*PASSAGE TO READ:*
----
1.  Befuddled

The cats made a ruckus all night long, so I should have known something was up.  This is what I saw when I turned on the hallway light at 530 this morning:

Two dinosaurs and a pig had been dragged out of the living room and left stranded in the middle of the hallway.  What you can’t see is a third plush dinosaur several feet away in the kitchen, legs akimbo and looking a little worse for wear.  What on earth were our four cats up to?  On second thought, I don’t want to know.

2.  Pleasantly Surprised

This is what I saw a few seconds later when I opened up the fridge:

I guess Mario liked the Vichyssoise I left for him and Nina to eat last night while I was at book club.

Bon Appétit!

February 5, 2010

Earlier this week I was on another reconnaissance mission to rescue find more used copies of The Corrections (it’s become an addiction – I sense an intervention in the near future) when I stumbled across a 1970 FIRST EDITION of Mastering the Art of French Cooking, Volume 2.  Not a revised first edition, but the real deal, in pristine condition.

For six dollars.

I’m going to sleep with this book under my pillow tonight, with hopes that osmosis will transfer a little bit of Julia’s joie de vivre over to me.  (Hey, it can’t hurt.)  Her recipe for how to make French bread with the ever abominable all-purpose flour is my first order of business this weekend.

Finding a pristine, used (a.k.a. affordable) first edition of volume 1 will probably consume me, but it’s such a worthy quest, don’t you think?

Cry me a river

February 5, 2010

Ira Glass is going to be at UNC tomorrow night, and Mario doesn’t want to go!

Sniff.  Sob.  Loooong sigh.

I’ve already seen Ira twice in recent years, so my first thought was that Mar just didn’t think it should be that big of a deal to see him again.  Especially since we saw him in Chicago just a couple of years ago.  But then I remembered that my Most Awesome First Date of All Time was when someone, who was not Mario, took me to see Ira. And I think I’ve mentioned it, albeit in passing, more than a few times.   (For the record, this first date quickly turned into the Fastest Platonic Date of All Time, and Mar has met, and digs, the platonic friend of which I speak.)  But still.
----
*DATA FOR ANALYSIS:*
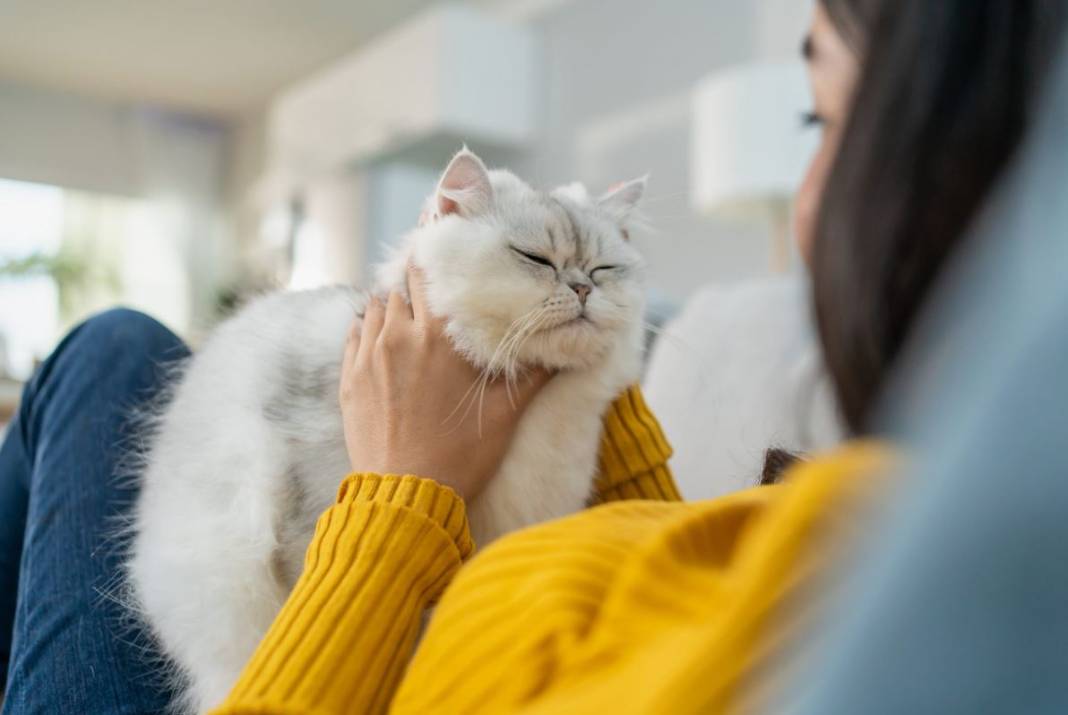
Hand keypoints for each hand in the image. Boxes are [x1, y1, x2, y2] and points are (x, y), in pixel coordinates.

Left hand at [339, 266, 552, 500]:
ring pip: (376, 306)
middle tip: (434, 282)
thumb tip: (564, 348)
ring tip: (412, 311)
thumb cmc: (461, 455)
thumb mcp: (506, 414)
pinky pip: (355, 333)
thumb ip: (533, 374)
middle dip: (417, 280)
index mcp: (439, 337)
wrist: (407, 495)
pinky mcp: (350, 378)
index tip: (446, 249)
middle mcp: (400, 336)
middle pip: (402, 285)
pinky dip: (369, 327)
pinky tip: (385, 336)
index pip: (430, 274)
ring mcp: (369, 356)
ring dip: (393, 303)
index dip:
----
*WORK INSTRUCTION A:*
Answer these questions using the blog text:
(i) How many cats live in the home?
(ii) How much did the first edition of the cookbook cost?
(iii) In what city did the writer and Mario see Ira Glass a couple of years ago?
*WORK INSTRUCTION B:* Write out the part of the blog text starting with "Cry me a river" and going on through "speak.)  But still.", but switch "Chicago" to "Boston".
*WORK INSTRUCTION C:* Shorten the paragraph of the blog text that begins "Earlier this week I was on another reconnaissance mission" to one sentence that keeps its main facts.
The listing comes from a different source than the blog text.

*EXERCISE SOLUTION A:*
(i) Four
(ii) Six dollars
(iii) Chicago

*EXERCISE SOLUTION B:*
Cry me a river

February 5, 2010

Ira Glass is going to be at UNC tomorrow night, and Mario doesn’t want to go!

Sniff.  Sob.  Loooong sigh.

I’ve already seen Ira twice in recent years, so my first thought was that Mar just didn’t think it should be that big of a deal to see him again.  Especially since we saw him in Boston just a couple of years ago.  But then I remembered that my Most Awesome First Date of All Time was when someone, who was not Mario, took me to see Ira. And I think I’ve mentioned it, albeit in passing, more than a few times.   (For the record, this first date quickly turned into the Fastest Platonic Date of All Time, and Mar has met, and digs, the platonic friend of which I speak.)  But still.

*EXERCISE SOLUTION C:* Earlier this week, while hunting for more used copies of The Corrections, I found a true 1970 first edition of Mastering the Art of French Cooking, Volume 2, in pristine condition and not a revised first edition.